The leap to HD, though it required a not inconsiderable investment in a compatible display, was a clear point of difference last time around. Take away HD and how much better to the untrained eye did a PS3 launch title look compared with, say, PS2's God of War II?
"I've long believed games will become the dominant entertainment form of our age, and I really don't care what platform(s) that happens on."
When you consider that the typical Sony and Microsoft launch line-up is a predictable exercise in genre box-ticking - a shooter, a platformer, a franchise sports game, an arcade racing game, something weird involving old Sega IP - day one software is generally about small steps not giant leaps.
Looking at every single launch title across PS2, Xbox, Xbox 360 and PS3, I see only a single, clear system-seller in there: the original Halo. Now, you could argue - and I wouldn't disagree - that Xbox was the only one of these systems that desperately needed a standout launch title to justify its existence. What I would say now is, for the first time in two cycles, and entering into a far less certain world as they will be, both PS4 and the next Xbox need a 'killer app' to get them out of the blocks.
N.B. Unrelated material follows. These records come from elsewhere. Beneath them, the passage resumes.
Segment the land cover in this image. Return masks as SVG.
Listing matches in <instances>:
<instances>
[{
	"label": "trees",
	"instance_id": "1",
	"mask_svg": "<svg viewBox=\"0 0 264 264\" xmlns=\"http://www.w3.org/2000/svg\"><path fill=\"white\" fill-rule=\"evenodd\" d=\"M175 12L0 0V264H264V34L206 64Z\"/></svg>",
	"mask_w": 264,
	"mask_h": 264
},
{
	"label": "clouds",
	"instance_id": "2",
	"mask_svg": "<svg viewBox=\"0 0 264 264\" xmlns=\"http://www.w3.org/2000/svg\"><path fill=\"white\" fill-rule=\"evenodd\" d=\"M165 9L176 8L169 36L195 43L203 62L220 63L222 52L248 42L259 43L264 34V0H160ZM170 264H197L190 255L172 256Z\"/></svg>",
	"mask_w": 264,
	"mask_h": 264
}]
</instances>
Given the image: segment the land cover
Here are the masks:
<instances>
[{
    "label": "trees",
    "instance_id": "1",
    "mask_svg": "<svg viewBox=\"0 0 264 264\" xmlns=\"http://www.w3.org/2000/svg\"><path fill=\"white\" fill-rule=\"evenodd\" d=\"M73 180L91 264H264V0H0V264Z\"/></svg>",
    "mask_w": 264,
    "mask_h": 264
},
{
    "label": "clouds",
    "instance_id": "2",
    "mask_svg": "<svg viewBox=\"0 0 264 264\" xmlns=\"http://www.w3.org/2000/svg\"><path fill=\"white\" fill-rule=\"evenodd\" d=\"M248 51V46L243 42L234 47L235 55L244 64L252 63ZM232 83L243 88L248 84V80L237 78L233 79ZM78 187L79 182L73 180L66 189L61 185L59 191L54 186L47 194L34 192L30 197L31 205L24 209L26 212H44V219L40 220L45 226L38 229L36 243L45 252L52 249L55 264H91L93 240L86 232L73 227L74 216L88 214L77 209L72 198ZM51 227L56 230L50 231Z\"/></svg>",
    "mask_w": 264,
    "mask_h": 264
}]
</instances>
I've long believed games will become the dominant entertainment form of our age, and I really don't care what platform(s) that happens on. For consoles to retain a key role in that story, though, they need to remain relevant to the masses while continuing to grow their audience.
And that's what's fascinating about this nerve-wracking moment of transition for the console business: the system-seller no longer needs to be a game. This time, it could be the contract.